## Task directions
Quote the stretch of the podcast transcript from "Yeah, well, a" through "forgetting that number?" word for word.

## Text extract
-----

So, one, they don’t track, and again, how do you know your audience if you’re not tracking them? How do you know? So, they don’t track racial data, like whatsoever. So, that was a non-starter, but they have tracked gender data, and they’ve tracked gender data for 40 years and so what’s interesting, this one was parts that is so crucial to understand about what I’m talking about customer feedback. What was happening in the games industry, and what is still happening in the games industry is that they are hearing from customers, hey, we want to see more diverse stories, like these reports out from all these places, you know, there’s not enough diverse player representation is not enough representation, storytelling, like players want to see more diverse experiences and the games industry is like, Yeah, but you know, why? Who cares? So, you’re gonna continue to do.

 

Minute 18:49 Natalie, Podcast Host

Yeah, well, a lot of people care.

 

Minute 18:51 Latoya Peterson, Co-Founder & CXO at GlowUp Games

Yeah, a lot of people care but, like, on that side, no, and you see it in the way in which they treat data about women. So, we’ve had gender data for 40-plus years. It’s not the same problem that we have with race and so you know, things like women drag 70% of the mobile market when it comes to spending, 70%. More so, 50% of consoles, roughly 61% of PC, 35% Esports. Like these aren’t small numbers, any like it’s not like women and it’s been this way since the late 90s. Like it’s not, I think something like a watched a talk from a woman who worked at Max who does citizen sport, and they were like, you know, in terms of video games, 99% of young men count video games as a hobby, but also 95% of young women.

 

Minute 19:37 Natalie, Podcast Host

Why are we forgetting that number?

 

Minute 19:38 Latoya Peterson, Co-Founder & CXO at GlowUp Games

That’s not half the audience that has shown up. But the interesting thing is when you start talking to particularly like men in power in the games industry, they are going off of older outdated assumptions. Oh, men don’t like to play when we were like, Dude, we are 30 years past, right? Our players, they don’t want to they want to see sexy thing. They don’t want to play an actual woman’s story. They’ll say things like, oh, you wouldn’t even play games. I guess they’d like Pokémon Go. The data is right there. The assumptions, the ingrained assumptions. Yeah, they are just, it’s too strong. It’s like you can’t break through in a lot of ways. So, that was super enlightening for us and it became part of the value proposition we started building up as the company, which is like, Okay, we’re going to understand our player better than anyone else want to have data that nobody else has. We’re going to build up the data side, which we didn’t start, we started off man, I was gonna make a cool game. We didn’t think we need to change it ecosystem. But that’s ultimately what ended up happening. We do need to change the ecosystem around video games.

 

Minute 20:47 Natalie, Podcast Host

That’s actually amazing that you mentioned and leads to the next question because I would love to ask you, how was the Chief Experience Officer and with all the data that you’re telling me that you’re gathering? How are you creating the ultimate user experience? What tools do you have? How do you gather and analyze all this feedback and what do you do with it?

 

Minute 21:09 Latoya Peterson, Co-Founder & CXO at GlowUp Games

This is an awesome question. So, you know, let me come from what had to happen. So, I have been an executive for a long time, and I’m used to being able to have demographics departments and people whose whole job is to tell me about my customer, right? I think the most elite experience was when I worked at ESPN because they had the entire unit of fan intelligence, just anything I would ever want to know, any subset of fact, like, they brought everything down to like deep persona levels. They could do panels when you did them, they can do how our black consumers spending their time at 8pm to 12pm and are you watching late night shows, and I could ask that and get an answer back and there’s an entire…

 

Minute 21:52 Natalie, Podcast Host

Wow, that’s amazing.

-----

## Records
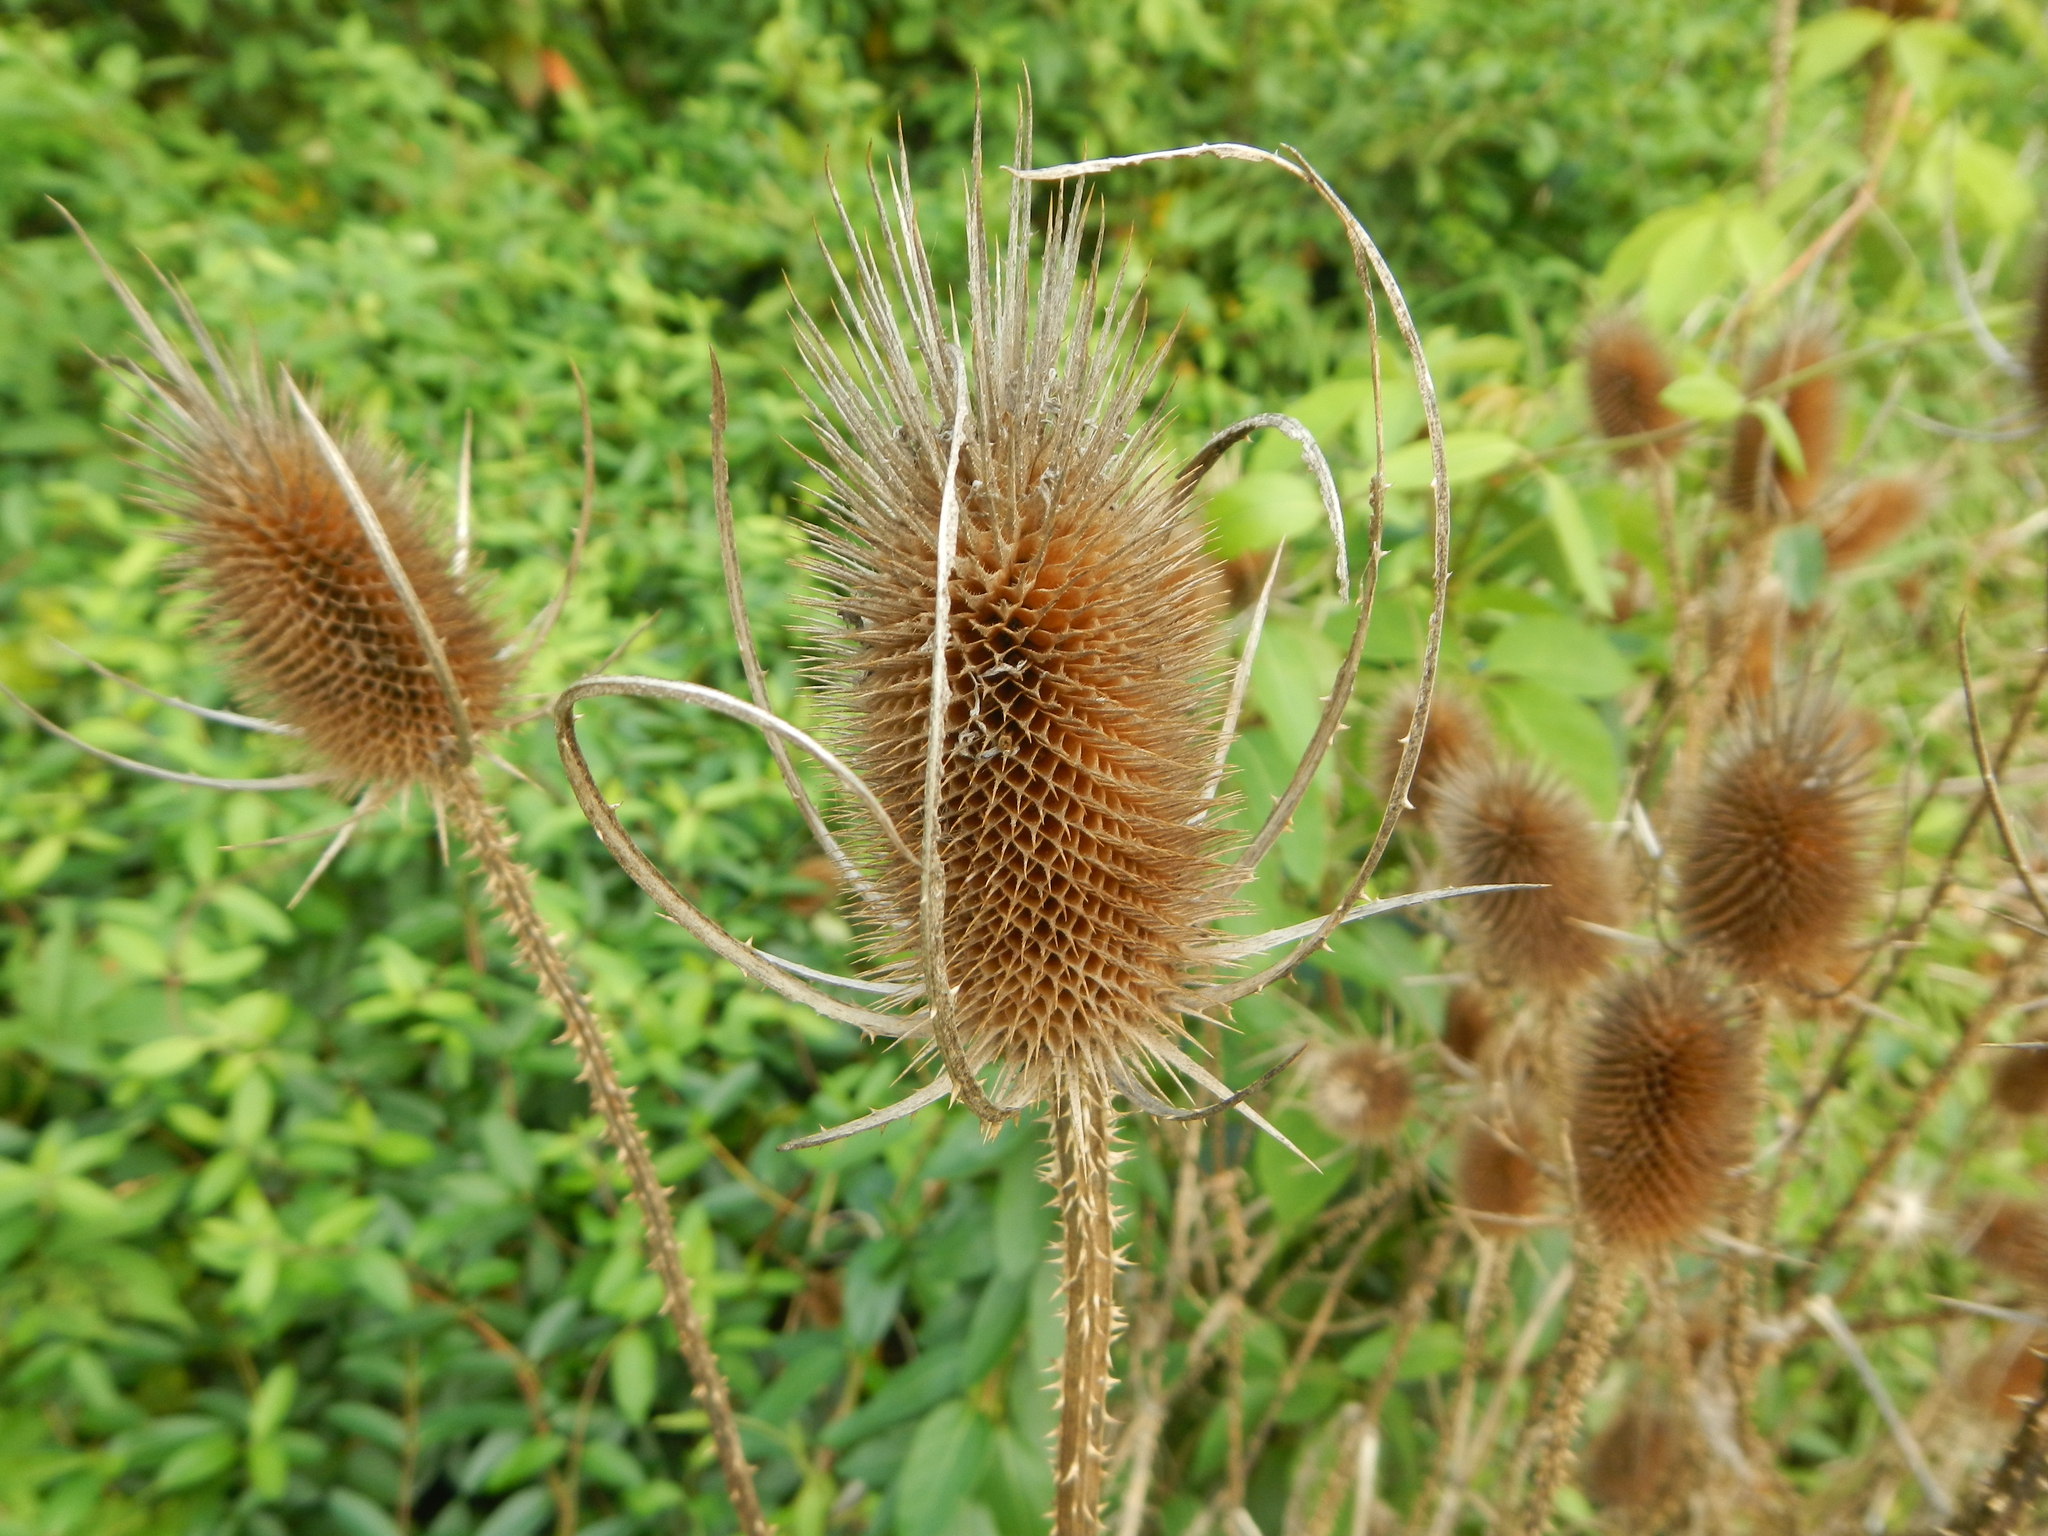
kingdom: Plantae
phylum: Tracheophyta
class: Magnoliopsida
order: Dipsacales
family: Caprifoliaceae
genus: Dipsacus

-----

## Complete answer
Yeah, well, a lot of people care.

 

Minute 18:51 Latoya Peterson, Co-Founder & CXO at GlowUp Games

Yeah, a lot of people care but, like, on that side, no, and you see it in the way in which they treat data about women. So, we’ve had gender data for 40-plus years. It’s not the same problem that we have with race and so you know, things like women drag 70% of the mobile market when it comes to spending, 70%. More so, 50% of consoles, roughly 61% of PC, 35% Esports. Like these aren’t small numbers, any like it’s not like women and it’s been this way since the late 90s. Like it’s not, I think something like a watched a talk from a woman who worked at Max who does citizen sport, and they were like, you know, in terms of video games, 99% of young men count video games as a hobby, but also 95% of young women.

 

Minute 19:37 Natalie, Podcast Host

Why are we forgetting that number?